Custody Models, Regulatory Scope, and Compliance Standards

In this consultation paper, the Hong Kong government defines digital asset custody services as covering two key scenarios:

  • Custody of digital assets for clients: Activities involving the custody of digital assets for clients in the course of business
  • Management of transfer tools: Tools that can transfer a client’s digital assets, including but not limited to the management of private keys

This definition clearly establishes that the regulatory focus is primarily on custodial wallet service providers—institutions that can control clients’ digital assets or have the authority to transfer assets, typically characterized by services that custody wallet private keys on behalf of clients. Based on the content of the consultation paper, the policy mainly targets the following custody models:

  • Centralized custody services: Institutions such as exchanges and custodians that directly custody digital assets for clients, such as retail clients who have accounts with an exchange where their assets are fully custodied within the exchange, with the exchange holding their private keys.
  • Third-party institutional custody services: Services provided by independent professional centralized custody institutions, which can also serve exchanges and payment service providers by helping to custody their platform funds.

[Spatial grounding data]
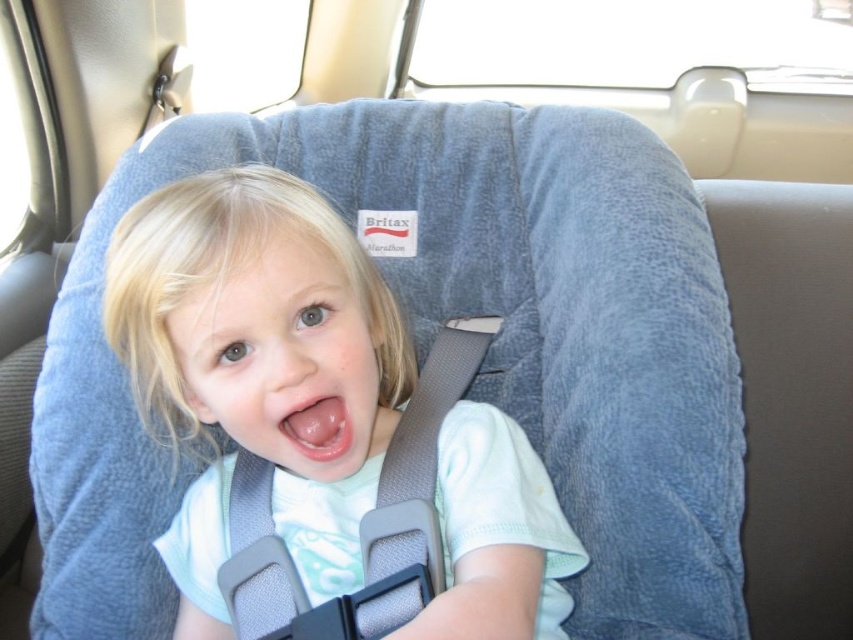
Does matte gray car seat at center appear over pink glossy tongue at center?

Result: No, matte gray car seat at center is not above pink glossy tongue at center.

Locate an element on the screen. Image resolution: width=853 pixels, height=640 pixels. matte gray car seat at center is located at coordinates (263, 340).

Is point (178, 401) less distant than point (315, 406)?

No, (178, 401) is further to viewer.

Find the location of a particular element. matte gray car seat at center is located at coordinates (263, 340).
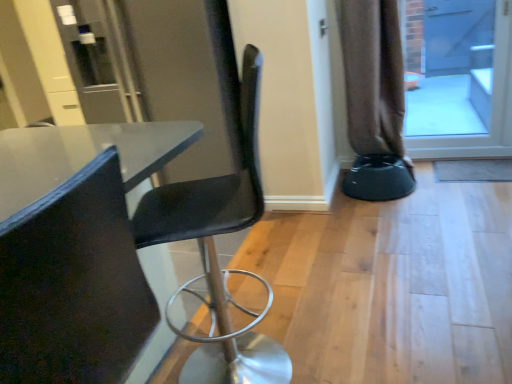
The width and height of the screenshot is (512, 384). I want to click on vacant space to the right of matte black chair at center, which is the second chair in front-to-back order, so click(359, 327).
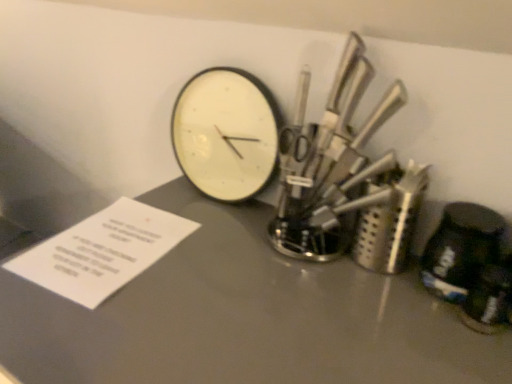
Find the location of `free space underneath white paper at lower left (from a real-world perspective)`. free space underneath white paper at lower left (from a real-world perspective) is located at coordinates (114, 251).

* [Problems to work on]:
1: In the passage on digital asset custody, what kind of institution does the regulatory focus fall on primarily?
2: Rewrite the spatial grounding entries from their first line through the line containing "Result: No, matte", swapping "pink" for "red" and changing nothing else. Give only those lines, without the pictures.

* [Answers for each item]:
1: Custodial wallet service providers, meaning institutions that can control clients' digital assets or have the authority to transfer them.

2:
Does matte gray car seat at center appear over red glossy tongue at center?

Result: No, matte gray car seat at center is not above red glossy tongue at center.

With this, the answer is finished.